East and Central African Journal of Surgery
Association of Surgeons of East Africa and College of Surgeons of East Central and Southern Africa
Vol. 12, No. 2, 2007, pp. 105-109
Bioline Code: js07050
Full paper language: English
Document type: Research Article
Document available free of charge
East and Central African Journal of Surgery, Vol. 12, No. 2, 2007, pp. 105-109
© Copyright 2007 - East and Central African Journal of Surgery
Laparotomy Due To Ascaris Lumbricoides at A.I.C Litein Mission Hospital – Kenya.|
Background: Ascariasis is known to be a cause of intestinal obstruction particularly in children. This study was aimed at determining the burden of Ascaris lumbricoides (round worms) in as a cause of mechanical intestinal obstruction requiring laparotomy for treatment in a rural setting.
Methods: The study was a 5-Year (2001-2005) descriptive retrospective study of cases of mechanical intestinal obstruction caused by mechanical blockage by Ascaris lumbricoides A.I.C Litein Mission Hospital, Kenya.

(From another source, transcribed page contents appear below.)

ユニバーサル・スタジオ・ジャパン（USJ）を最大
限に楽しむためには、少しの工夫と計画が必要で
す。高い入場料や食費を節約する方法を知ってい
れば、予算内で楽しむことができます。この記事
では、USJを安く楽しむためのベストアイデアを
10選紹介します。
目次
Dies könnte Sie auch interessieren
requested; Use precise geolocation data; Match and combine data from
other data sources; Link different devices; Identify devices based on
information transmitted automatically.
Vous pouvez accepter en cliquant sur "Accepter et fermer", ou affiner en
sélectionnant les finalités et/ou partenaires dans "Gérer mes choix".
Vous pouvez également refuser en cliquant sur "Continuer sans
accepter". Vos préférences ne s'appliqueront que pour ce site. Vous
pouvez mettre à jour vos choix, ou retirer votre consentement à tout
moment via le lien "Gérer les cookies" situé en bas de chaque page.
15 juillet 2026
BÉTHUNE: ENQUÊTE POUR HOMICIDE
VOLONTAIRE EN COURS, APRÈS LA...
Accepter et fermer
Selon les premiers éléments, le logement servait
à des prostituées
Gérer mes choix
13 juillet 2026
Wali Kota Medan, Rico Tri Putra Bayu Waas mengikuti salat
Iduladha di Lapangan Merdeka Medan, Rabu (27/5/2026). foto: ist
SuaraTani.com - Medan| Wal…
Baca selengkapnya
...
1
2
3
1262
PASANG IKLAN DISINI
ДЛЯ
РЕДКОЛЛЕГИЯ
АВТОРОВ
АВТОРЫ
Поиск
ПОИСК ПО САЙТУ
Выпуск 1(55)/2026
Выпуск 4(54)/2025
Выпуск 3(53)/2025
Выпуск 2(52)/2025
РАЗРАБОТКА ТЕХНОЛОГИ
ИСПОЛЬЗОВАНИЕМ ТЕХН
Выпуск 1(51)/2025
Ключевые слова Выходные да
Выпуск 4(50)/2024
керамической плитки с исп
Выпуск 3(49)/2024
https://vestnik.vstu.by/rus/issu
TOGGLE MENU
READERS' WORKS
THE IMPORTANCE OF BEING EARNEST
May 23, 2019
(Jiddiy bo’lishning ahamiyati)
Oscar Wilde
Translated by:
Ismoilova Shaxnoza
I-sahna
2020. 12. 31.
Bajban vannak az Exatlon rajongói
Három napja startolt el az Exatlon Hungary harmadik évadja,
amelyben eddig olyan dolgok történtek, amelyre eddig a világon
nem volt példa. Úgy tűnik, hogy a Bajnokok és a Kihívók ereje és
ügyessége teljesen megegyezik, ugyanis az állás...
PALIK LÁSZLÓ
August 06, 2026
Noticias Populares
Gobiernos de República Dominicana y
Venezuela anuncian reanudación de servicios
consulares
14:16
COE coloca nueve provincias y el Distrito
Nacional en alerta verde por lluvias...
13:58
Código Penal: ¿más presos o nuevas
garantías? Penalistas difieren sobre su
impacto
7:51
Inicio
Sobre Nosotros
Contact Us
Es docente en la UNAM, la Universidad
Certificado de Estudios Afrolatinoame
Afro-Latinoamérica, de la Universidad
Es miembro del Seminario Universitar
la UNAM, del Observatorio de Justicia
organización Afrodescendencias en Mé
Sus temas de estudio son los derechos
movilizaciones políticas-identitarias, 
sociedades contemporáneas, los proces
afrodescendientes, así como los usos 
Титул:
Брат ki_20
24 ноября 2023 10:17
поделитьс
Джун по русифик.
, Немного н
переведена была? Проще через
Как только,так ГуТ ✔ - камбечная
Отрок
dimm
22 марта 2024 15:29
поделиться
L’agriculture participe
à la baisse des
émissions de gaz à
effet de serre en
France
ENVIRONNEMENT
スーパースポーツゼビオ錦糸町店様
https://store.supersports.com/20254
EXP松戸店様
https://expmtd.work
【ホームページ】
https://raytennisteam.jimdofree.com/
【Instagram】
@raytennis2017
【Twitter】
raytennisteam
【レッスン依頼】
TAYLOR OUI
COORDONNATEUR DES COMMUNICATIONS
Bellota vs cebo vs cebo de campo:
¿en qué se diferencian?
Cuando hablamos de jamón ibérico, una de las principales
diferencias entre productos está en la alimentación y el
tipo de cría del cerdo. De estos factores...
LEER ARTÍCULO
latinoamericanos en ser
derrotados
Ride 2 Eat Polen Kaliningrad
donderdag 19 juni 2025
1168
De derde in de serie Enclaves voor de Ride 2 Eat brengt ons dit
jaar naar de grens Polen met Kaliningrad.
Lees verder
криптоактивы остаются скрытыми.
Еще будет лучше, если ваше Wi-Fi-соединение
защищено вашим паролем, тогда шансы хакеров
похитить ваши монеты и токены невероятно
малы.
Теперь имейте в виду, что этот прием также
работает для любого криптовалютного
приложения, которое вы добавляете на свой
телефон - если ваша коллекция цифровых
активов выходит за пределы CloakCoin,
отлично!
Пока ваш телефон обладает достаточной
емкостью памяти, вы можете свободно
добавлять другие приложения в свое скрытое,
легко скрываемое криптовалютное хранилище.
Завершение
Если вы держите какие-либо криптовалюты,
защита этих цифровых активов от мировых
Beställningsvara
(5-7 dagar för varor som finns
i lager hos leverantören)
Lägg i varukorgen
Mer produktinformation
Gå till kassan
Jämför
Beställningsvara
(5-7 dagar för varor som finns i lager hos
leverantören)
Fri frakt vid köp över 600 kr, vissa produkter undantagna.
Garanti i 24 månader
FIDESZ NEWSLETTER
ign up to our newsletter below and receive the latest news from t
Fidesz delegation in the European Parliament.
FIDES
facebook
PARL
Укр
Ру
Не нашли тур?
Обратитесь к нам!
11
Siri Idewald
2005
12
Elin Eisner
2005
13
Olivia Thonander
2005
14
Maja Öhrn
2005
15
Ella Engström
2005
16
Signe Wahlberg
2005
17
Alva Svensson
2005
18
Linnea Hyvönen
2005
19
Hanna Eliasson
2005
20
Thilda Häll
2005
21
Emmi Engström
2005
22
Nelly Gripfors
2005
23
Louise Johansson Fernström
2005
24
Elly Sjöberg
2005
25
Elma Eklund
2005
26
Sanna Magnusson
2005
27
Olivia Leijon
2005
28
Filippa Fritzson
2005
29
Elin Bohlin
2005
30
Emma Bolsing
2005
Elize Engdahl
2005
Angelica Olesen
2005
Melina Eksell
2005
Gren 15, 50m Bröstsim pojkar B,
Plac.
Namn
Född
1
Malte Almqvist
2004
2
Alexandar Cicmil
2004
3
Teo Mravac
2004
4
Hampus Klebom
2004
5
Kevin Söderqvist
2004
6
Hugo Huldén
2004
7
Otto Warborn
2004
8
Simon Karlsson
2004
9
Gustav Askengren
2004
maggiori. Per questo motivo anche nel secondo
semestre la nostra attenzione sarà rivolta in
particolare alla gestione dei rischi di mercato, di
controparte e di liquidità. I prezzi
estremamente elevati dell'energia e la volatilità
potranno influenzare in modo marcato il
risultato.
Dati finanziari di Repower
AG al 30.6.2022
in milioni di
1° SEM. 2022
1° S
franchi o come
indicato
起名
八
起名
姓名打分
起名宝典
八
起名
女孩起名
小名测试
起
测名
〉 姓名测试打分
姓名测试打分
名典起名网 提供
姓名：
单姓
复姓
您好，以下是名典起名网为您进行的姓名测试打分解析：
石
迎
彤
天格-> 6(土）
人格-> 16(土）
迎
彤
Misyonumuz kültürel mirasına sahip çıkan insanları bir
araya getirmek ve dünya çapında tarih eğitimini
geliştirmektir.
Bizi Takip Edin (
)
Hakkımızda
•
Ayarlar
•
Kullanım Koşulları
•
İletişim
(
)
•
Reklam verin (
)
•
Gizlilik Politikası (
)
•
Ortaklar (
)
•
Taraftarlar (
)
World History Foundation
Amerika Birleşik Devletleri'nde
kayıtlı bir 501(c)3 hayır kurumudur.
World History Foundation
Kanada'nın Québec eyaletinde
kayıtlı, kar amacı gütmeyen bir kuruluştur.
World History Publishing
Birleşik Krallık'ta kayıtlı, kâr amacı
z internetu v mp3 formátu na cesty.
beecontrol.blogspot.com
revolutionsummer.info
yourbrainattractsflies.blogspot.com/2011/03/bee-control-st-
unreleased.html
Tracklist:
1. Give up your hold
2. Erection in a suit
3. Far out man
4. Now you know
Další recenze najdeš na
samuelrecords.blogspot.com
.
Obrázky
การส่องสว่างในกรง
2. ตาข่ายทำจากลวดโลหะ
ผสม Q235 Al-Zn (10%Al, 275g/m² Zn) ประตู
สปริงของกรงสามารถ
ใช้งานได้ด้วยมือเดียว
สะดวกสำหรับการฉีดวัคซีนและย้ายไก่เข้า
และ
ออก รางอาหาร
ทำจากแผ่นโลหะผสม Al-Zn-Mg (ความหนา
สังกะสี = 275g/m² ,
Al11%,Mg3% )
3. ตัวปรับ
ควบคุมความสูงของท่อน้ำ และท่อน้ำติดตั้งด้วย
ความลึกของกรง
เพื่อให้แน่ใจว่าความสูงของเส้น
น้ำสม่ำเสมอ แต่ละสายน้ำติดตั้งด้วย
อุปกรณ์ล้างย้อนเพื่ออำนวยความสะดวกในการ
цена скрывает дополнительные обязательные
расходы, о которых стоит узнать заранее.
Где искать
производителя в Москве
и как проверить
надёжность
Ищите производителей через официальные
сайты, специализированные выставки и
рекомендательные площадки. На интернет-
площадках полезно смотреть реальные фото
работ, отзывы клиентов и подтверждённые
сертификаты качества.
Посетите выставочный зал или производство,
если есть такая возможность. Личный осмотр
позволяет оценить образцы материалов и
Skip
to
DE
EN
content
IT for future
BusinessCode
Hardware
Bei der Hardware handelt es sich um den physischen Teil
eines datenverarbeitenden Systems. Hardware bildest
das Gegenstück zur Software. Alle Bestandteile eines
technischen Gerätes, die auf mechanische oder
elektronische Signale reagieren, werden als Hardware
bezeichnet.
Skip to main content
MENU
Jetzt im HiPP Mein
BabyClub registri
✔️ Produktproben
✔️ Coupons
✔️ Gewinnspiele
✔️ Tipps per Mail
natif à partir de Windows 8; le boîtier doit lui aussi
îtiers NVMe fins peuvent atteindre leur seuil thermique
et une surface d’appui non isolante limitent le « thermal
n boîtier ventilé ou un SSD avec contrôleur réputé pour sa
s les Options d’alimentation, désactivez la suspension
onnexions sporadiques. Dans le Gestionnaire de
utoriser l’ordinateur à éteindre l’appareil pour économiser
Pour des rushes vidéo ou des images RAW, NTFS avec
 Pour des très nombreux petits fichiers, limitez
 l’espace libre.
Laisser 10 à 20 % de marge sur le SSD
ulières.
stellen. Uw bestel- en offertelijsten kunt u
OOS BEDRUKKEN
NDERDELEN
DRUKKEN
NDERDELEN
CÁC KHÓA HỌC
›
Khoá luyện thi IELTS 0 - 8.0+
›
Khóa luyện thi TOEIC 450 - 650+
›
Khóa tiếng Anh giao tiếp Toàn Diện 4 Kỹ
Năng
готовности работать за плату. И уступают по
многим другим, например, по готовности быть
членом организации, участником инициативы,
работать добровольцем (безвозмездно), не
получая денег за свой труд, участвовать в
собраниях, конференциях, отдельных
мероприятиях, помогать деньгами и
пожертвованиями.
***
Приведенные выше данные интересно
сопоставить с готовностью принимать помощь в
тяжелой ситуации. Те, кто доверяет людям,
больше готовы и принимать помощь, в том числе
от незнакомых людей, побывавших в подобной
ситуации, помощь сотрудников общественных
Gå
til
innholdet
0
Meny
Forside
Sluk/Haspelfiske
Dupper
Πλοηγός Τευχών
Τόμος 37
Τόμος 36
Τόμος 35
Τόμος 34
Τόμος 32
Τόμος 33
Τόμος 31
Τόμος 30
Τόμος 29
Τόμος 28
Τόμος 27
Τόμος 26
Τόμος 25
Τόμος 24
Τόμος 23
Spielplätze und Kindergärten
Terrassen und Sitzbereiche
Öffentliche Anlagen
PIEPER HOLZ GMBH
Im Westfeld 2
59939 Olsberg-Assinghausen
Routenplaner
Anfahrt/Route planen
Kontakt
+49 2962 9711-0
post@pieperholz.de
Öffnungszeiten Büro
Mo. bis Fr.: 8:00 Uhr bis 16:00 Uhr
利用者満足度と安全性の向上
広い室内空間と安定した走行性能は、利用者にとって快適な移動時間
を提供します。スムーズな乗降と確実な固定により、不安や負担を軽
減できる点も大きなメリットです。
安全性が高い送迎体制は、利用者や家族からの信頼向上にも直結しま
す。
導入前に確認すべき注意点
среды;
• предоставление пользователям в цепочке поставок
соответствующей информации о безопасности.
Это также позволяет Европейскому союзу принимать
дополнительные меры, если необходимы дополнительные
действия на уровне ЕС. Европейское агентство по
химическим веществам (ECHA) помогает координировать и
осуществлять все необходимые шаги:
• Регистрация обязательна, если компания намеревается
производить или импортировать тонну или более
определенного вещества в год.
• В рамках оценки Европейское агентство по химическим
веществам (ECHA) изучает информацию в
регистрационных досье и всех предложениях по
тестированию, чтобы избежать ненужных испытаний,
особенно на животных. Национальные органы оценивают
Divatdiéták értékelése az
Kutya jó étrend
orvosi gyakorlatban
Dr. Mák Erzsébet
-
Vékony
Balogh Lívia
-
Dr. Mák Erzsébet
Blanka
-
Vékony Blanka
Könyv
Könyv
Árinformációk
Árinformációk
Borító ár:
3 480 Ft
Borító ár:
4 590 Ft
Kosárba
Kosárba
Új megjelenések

Results: During the study period under review, a total of 582 abdominal operations were
performed. In 69 (12%) of the patients the indication was intestinal obstruction caused by
Ascaris lumbricoides. Their ages ranged from 3 months to 44years.This accounted for 12%
of abdominal operations. The majority (94%) of these patients were aged 10 years or less.
Among children aged 10 years and below, ascariasis intestinal obstruction was the
commonest indication for laparotomy, contributing 33.5% of the 161 laparotomies done; it
was followed by intussusception. The commonest symptoms were abdominal pains (81%),
vomiting (58%) and constipation (64%) with an average duration of 3 days. The
commonest physical findings included abdominal mass (75%), toxic appearance (58%) and
dehydration (54%).Worm impaction was found in 96% of the patients, peritonitis in 13%
and gut necrosis in 6%. The commonest procedure carried out was enterotomy and worm
removal (90%). No death was recorded. The average length of hospital stay was 8 days
with an average cost of treatment of Ksh.28, 916 (US $ 596).
Conclusion: Ascaris lumbricoides is still a major cause of intestinal obstruction in children. This is an expensive surgical problem that can otherwise be prevented by improved sanitation and appropriate public health intervention. Clinical diagnosis remains the mainstay of diagnosis in the rural setting.